* Do this:
Copy the lines below word for word, but leave the pictures out of your answer.

+---+

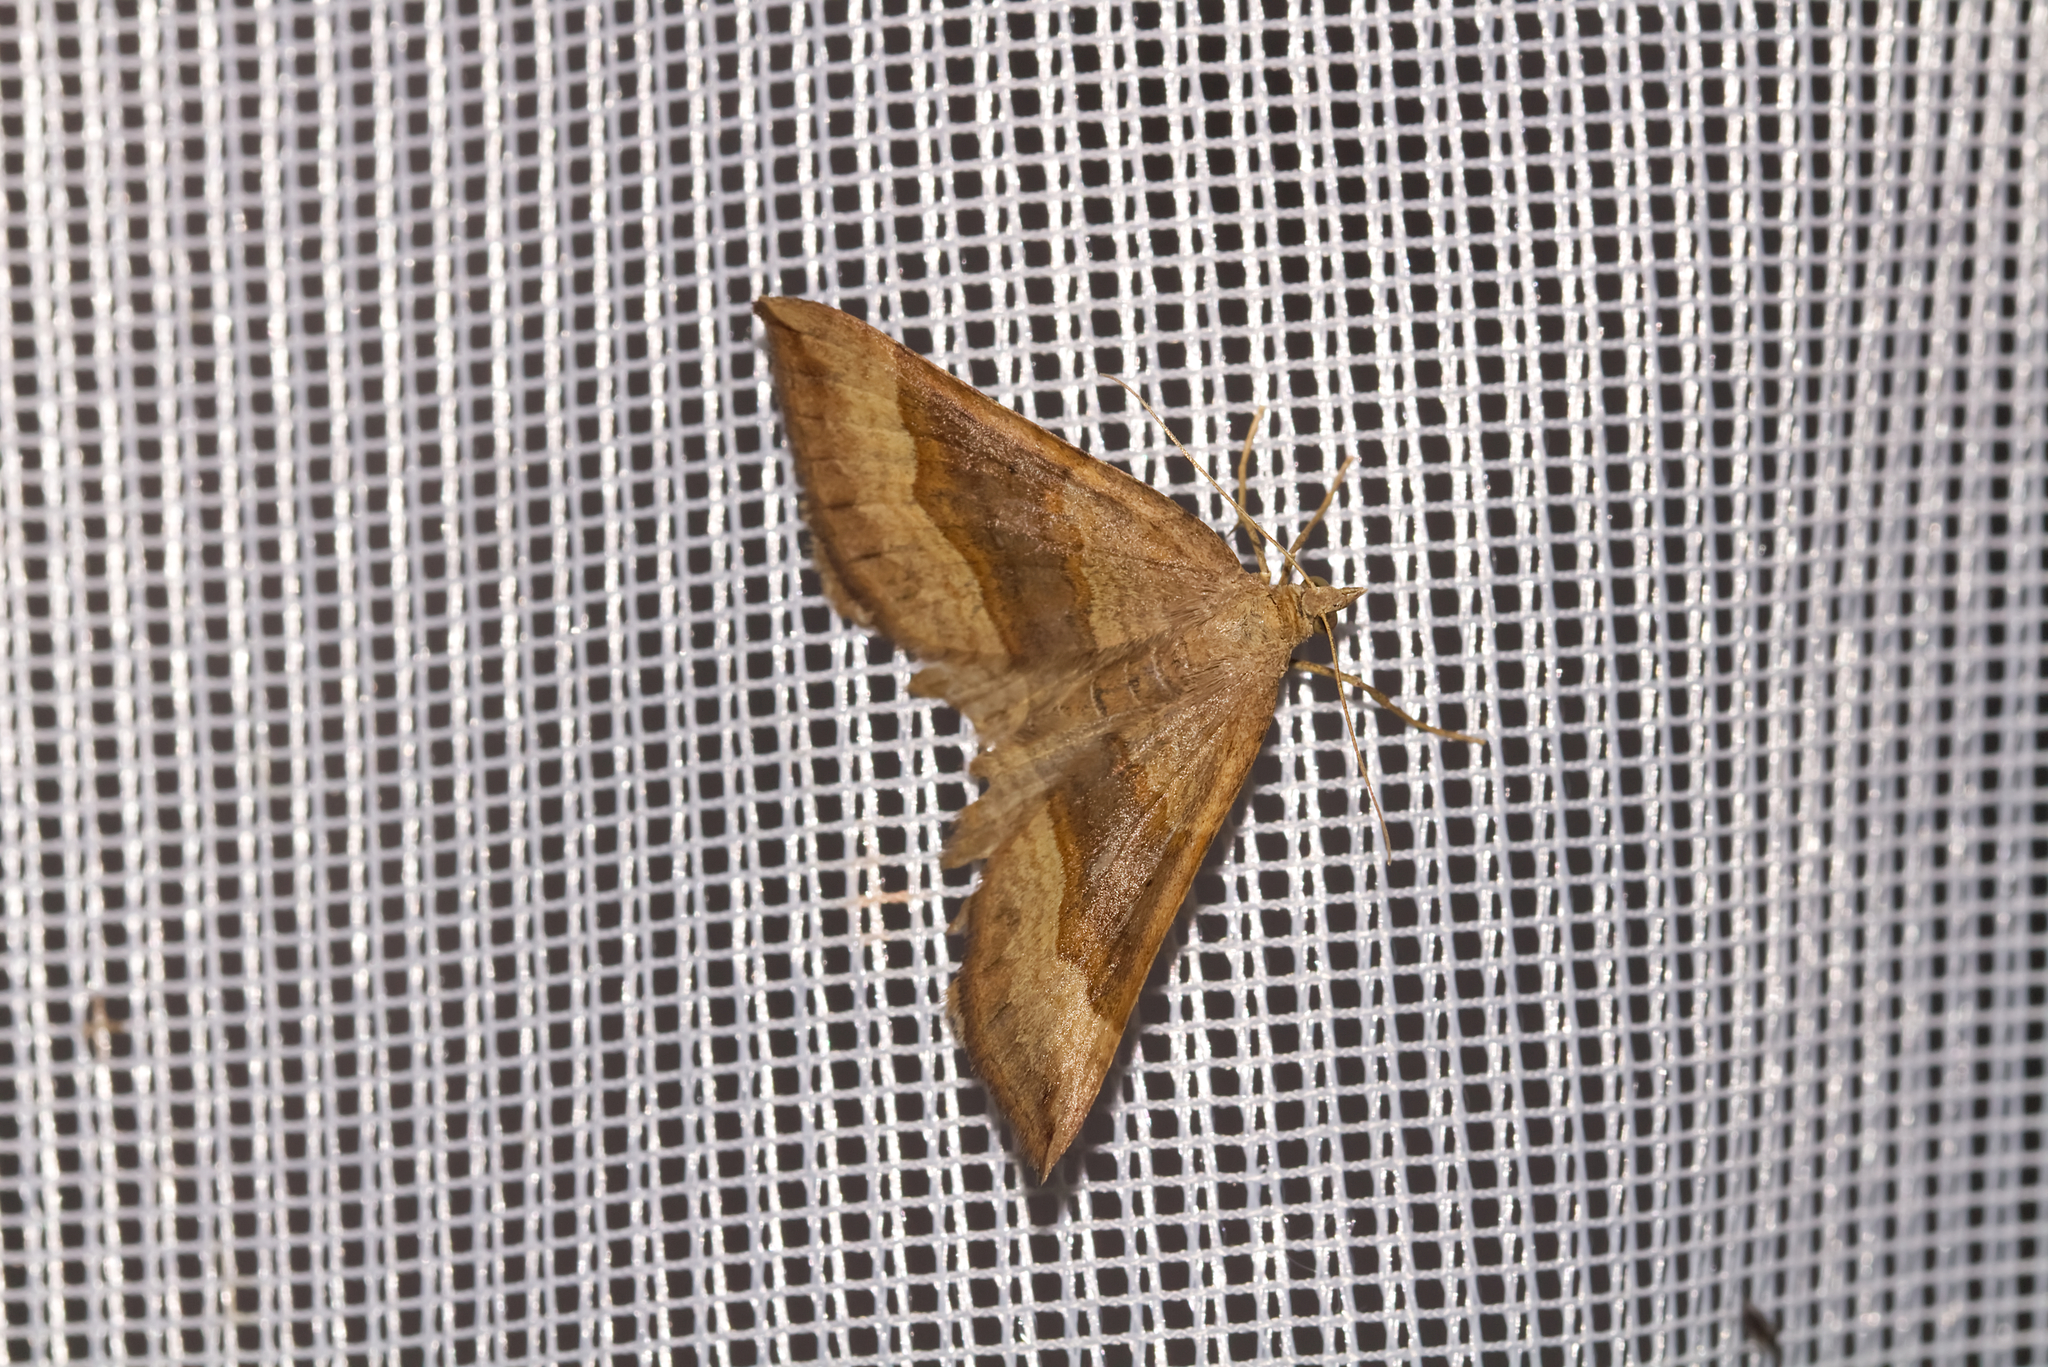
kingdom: Animalia
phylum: Arthropoda
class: Insecta
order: Lepidoptera
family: Geometridae
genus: Scotopteryx
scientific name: Scotopteryx chenopodiata
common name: Shaded broad-bar
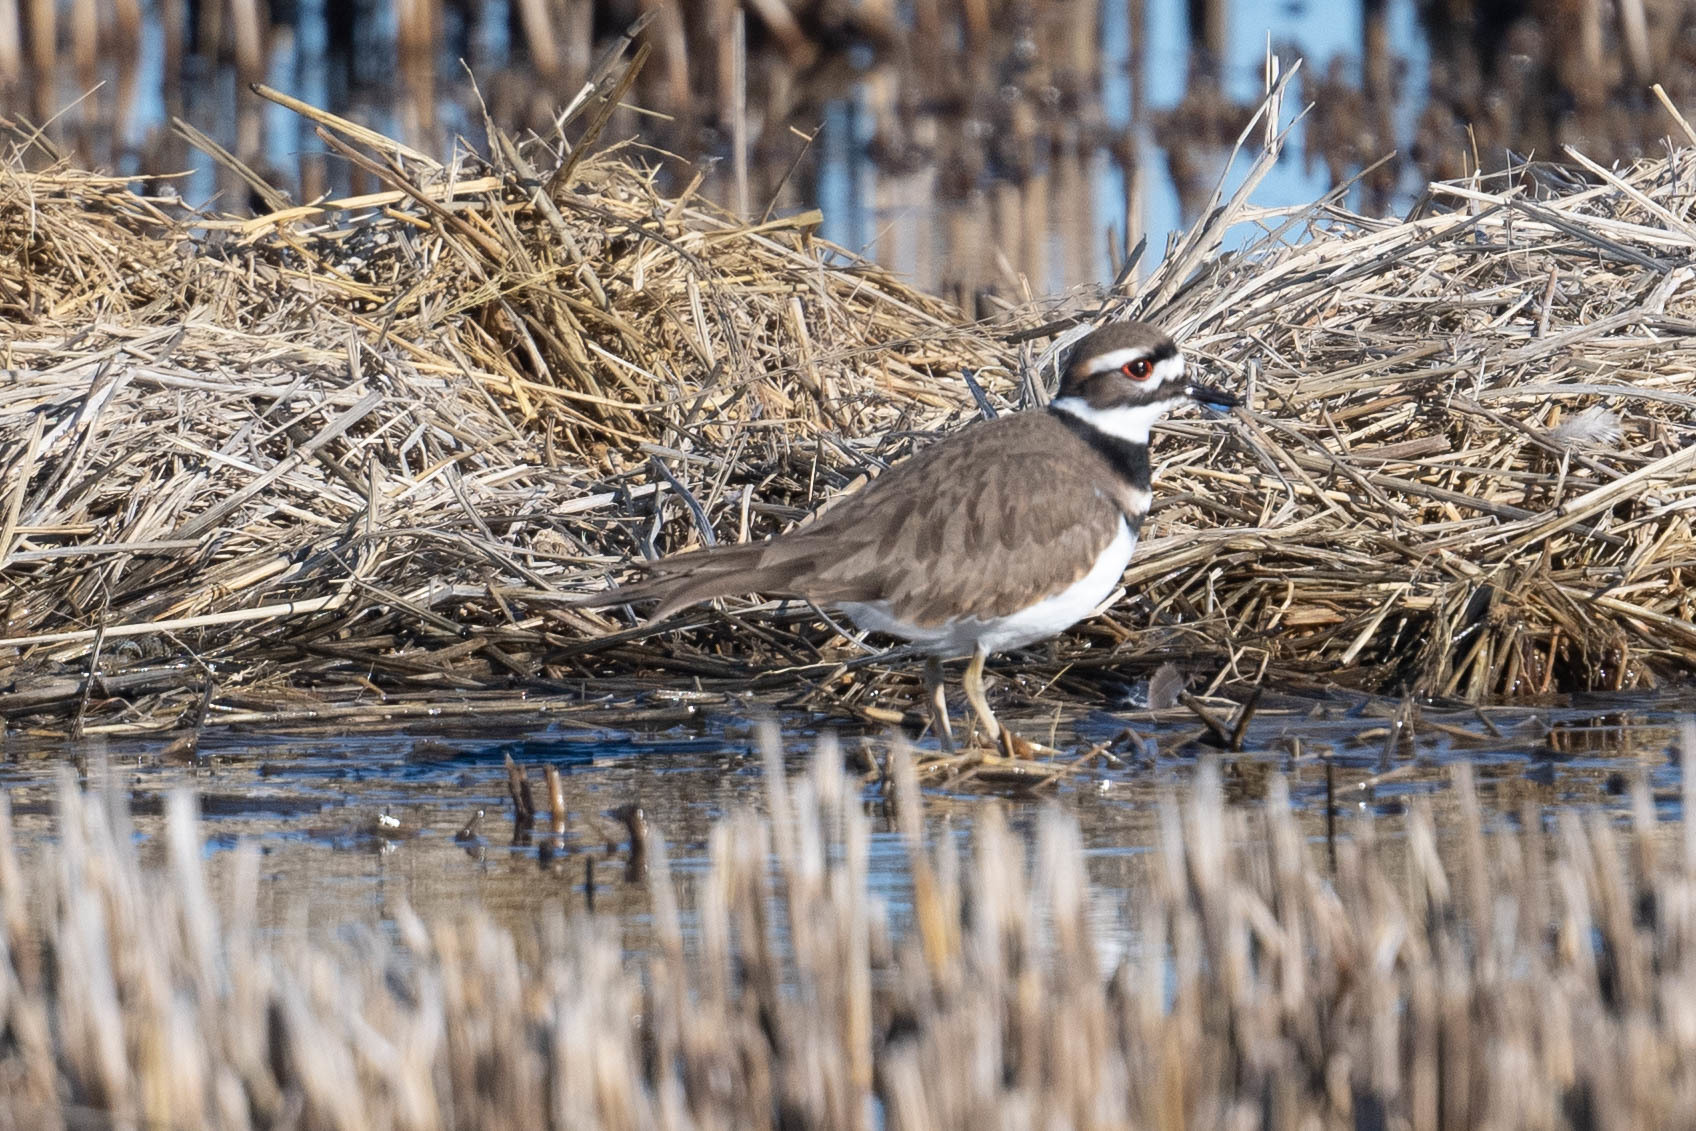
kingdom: Animalia
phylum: Chordata
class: Aves
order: Charadriiformes
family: Charadriidae
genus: Charadrius
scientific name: Charadrius vociferus
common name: Killdeer
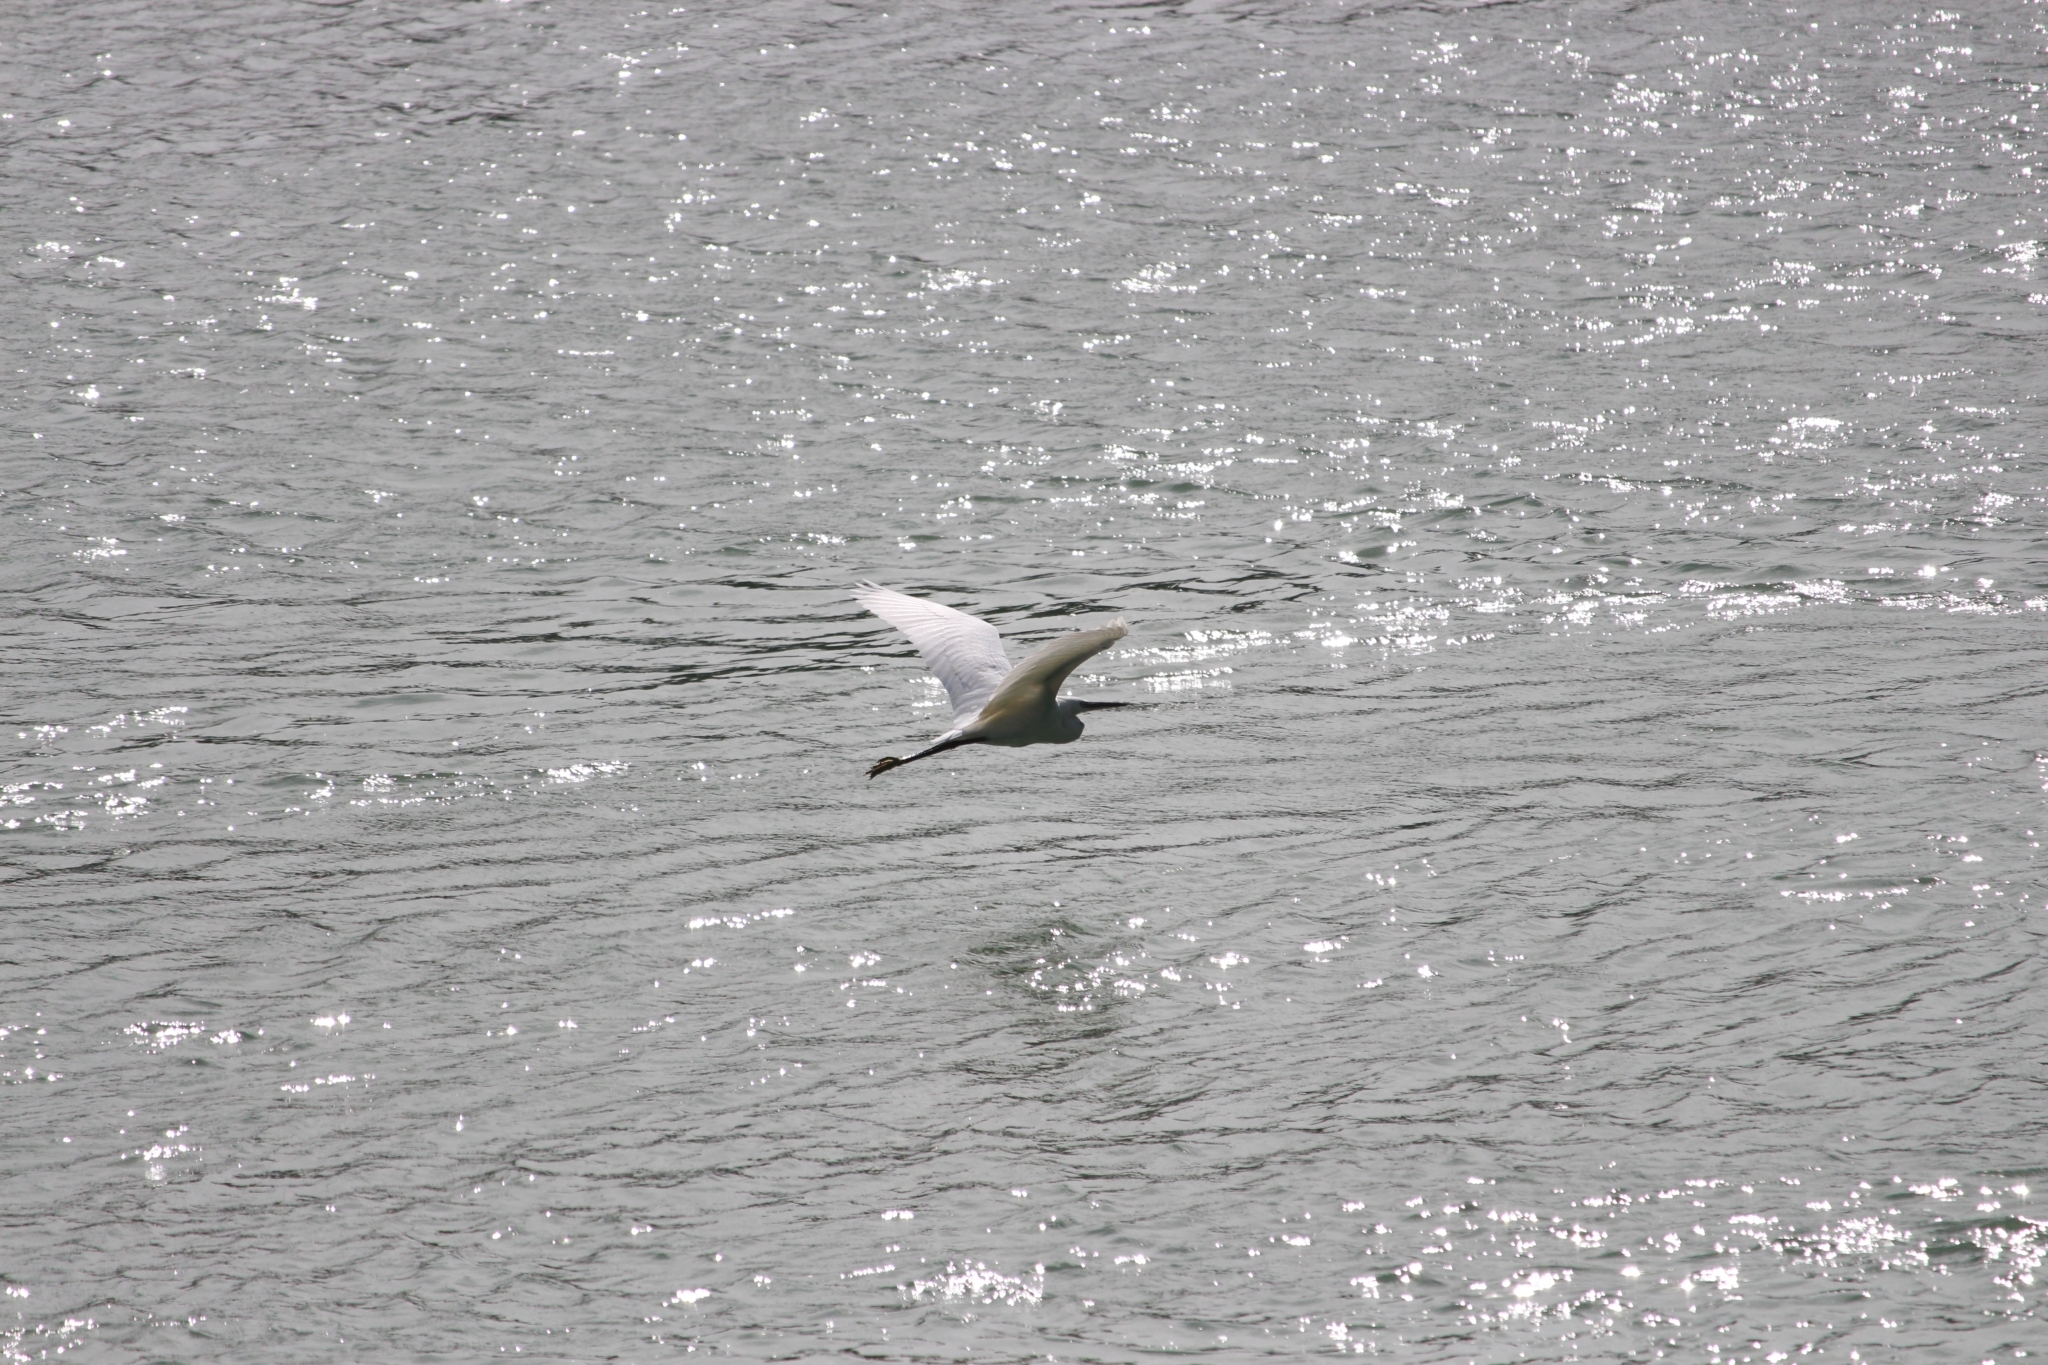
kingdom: Animalia
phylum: Chordata
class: Aves
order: Pelecaniformes
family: Ardeidae
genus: Egretta
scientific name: Egretta garzetta
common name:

+---+

* Task result:
kingdom: Animalia
phylum: Arthropoda
class: Insecta
order: Lepidoptera
family: Geometridae
genus: Scotopteryx
scientific name: Scotopteryx chenopodiata
common name: Shaded broad-bar
kingdom: Animalia
phylum: Chordata
class: Aves
order: Charadriiformes
family: Charadriidae
genus: Charadrius
scientific name: Charadrius vociferus
common name: Killdeer
kingdom: Animalia
phylum: Chordata
class: Aves
order: Pelecaniformes
family: Ardeidae
genus: Egretta
scientific name: Egretta garzetta
common name:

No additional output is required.